Cassowary Coast Regional Council has released a statement in response to concerns raised regarding alleged failures at two separate sewerage pump stations at Port Hinchinbrook.
A Council spokesman confirmed the first complaint was received on Wednesday morning 17 March and related to a pump station near the corner of Keith Williams Drive and Poinciana Boulevard.
Investigations revealed that a grease crust had developed in the pump station well. This led to an unpleasant odour in the area. Council said it found no evidence of sewage overflow and the pumps at the pump station investigated were operating properly and as intended.
On Wednesday evening, Nick Dametto, State Member for Hinchinbrook approached Council with a second report of a potential pump station failure. This incident related to the pump station in the park area at the eastern end of Keith Williams Drive.
This matter was investigated and again Council said it found no evidence of sewage overflow or pump failure, but workers did find an odour issue from build up of grease in the nearby pump station well.
To eliminate the odour, maintenance was undertaken on Thursday 18 March which involved the use of a specialised truck to remove the accumulated fats, which were then disposed of at Tully Sewage Treatment Plant.
The impact of fats, oils and grease can be severe to sewerage infrastructure.
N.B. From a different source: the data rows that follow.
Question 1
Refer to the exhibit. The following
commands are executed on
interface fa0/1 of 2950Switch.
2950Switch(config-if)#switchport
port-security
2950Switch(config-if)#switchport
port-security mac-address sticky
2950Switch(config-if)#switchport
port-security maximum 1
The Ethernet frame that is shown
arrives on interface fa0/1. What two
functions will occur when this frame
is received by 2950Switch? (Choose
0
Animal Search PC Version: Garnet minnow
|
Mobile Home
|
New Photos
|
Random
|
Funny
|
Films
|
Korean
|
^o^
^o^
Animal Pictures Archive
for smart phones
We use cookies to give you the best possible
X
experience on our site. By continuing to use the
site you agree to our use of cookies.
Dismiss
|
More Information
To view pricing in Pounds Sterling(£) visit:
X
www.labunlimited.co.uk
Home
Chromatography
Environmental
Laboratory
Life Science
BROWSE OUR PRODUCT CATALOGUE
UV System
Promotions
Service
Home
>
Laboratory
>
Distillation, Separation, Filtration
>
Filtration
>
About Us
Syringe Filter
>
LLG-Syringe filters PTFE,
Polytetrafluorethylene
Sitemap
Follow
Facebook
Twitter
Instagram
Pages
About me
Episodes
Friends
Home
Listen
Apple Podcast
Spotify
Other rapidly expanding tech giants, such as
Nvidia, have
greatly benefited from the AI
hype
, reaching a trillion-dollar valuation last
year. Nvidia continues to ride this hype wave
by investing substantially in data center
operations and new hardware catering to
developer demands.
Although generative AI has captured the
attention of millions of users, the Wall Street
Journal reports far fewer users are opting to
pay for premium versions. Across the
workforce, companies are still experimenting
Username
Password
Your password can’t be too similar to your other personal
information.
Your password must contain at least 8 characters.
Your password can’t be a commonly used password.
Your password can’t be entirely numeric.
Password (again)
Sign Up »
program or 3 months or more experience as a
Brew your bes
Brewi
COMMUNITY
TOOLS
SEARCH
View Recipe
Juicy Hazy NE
Fats, oils and grease in residential areas can enter sewerage systems via sinks and dishwashers, and can accumulate resulting in odours, reduced pipework efficiency, pipe blockages and problems at the pump stations and treatment plant.
Council said this is a timely reminder to all residents that putting foreign objects such as fat, oils and grease down our drains can cause serious issues and these items should be disposed of correctly.